From a Greens Farms cul-de-sac to the center of Greenfield Hill, a few hundred garden lovers admired the greenery -- and an artist's palette of colors -- in the landscaping of five properties featured Sunday on the Westport Historical Society's 23rd annual Hidden Garden Tour.
The properties in Westport and Fairfield ranged in size from a quarter-acre to nearly three acres, from full sun to largely shade, from professionally landscaped to managed by the homeowners. At each location, the visitors got an eyeful of beauty and a bounty of landscaping tips.
Allison and Rob Wussler of Westport said they came looking for ideas of what shade plants to purchase for her garden. "We have a garden that needs TLC. I can only plant so many tulip bulbs," Allison Wussler said.
She found inspiration at a house in the Gorham Avenue Historic District near downtown Westport where the owners have a mix of sun and shade. They planted hostas, peonies, climbing roses and a screen of pear trees in the small yard that they maintain themselves. They also keep bees.
Deanna Davis of Westport, who took her 10th Hidden Garden Tour on Sunday, said the Gorham Avenue gardeners had "a lovely selection of plants for the property. Very well done."
"The color variation was very pleasing," added Paul Davis, Deanna's husband.
At a two-acre property on Summer Hill Road in Westport the owners divided their formal garden into three "rooms," one with free-form flower beds, one called their Zen Central, and a white garden by the pool and patio area. The plantings were inspired by the New York Botanical Garden. It was a 25-year project done in several phases.
"There's so much thought and artistry that's gone into this," said Margery Silk of Westport.
Margaret Yingling of Westport, who has taken the tour every year almost since it started, said she needed ideas for her own garden and she found "almost every idea you can think of" at the Summer Hill property.
The tour included a true hidden garden at the Cross Highway property where the current owner, Edward F. Gerber, president of the Westport Historical Society, unearthed a secret garden behind the studio used by a former owner -- artist George Hand Wright, when he discovered "a mysterious brick stairway that seemed to go nowhere." Gerber displayed some of Wright's artwork throughout his gardens.
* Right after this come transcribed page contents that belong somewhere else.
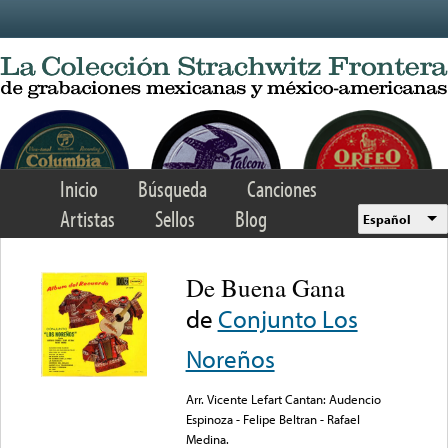
Skip to main content
Inicio
Búsqueda
Canciones
Artistas
Sellos
Blog
Español
De Buena Gana
de
Conjunto Los
Noreños
Arr. Vicente Lefart Cantan: Audencio
Espinoza - Felipe Beltran - Rafael
Medina.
Gerber's property featured fieldstone walls, old apple trees, newer cherry trees, specimen plantings including a Japanese katsura, Zelkova elm, Norway maple and star magnolia, and a flower bed he calls his remembrance garden dedicated to people dear to him. Growing in that perennial garden are bleeding heart, yarrow and spiderwort "which is a weed, basically." Then again, someone pointed out, "One man's weed is another man's wildflower."
Roma Fanton's 2.7-acre property on Meeting House Lane in the Greenfield Hill section of Fairfield has an English garden designed by the firm of Frederick Law Olmstead, the designer of New York's Central Park, with a pond, stone walls, boxwood hedges and a border of vinca vine. As people wandered the grounds they listened to three flutists who performed from Fanton's terraced stone patio.
Scott Ogilvy of Fairfield performed from atop a rock garden at a nearly 1.5-acre property on Inwood Road in the Stratfield section of Fairfield. It earned praise from visitors for the owner's thoughtful use of the natural features to create a landscaped oasis that includes numerous flower beds, a pond with a fountain, two outdoor fireplaces, a dense canopy of old-growth trees, and a terraced spring-fed in-ground swimming pool.
"I loved it. This was especially wonderful," Mary Lou Graether of Trumbull said about the Inwood Road gardens, "but they were all nice. I do the house tours but I've never been on a garden tour," she said.
"I enjoy the beauty and love to see other people's ideas," said Sally O'Brien, a master gardener from Fairfield.
The event, a fund-raiser for the Historical Society, concluded with a Garden Party on Veterans Green.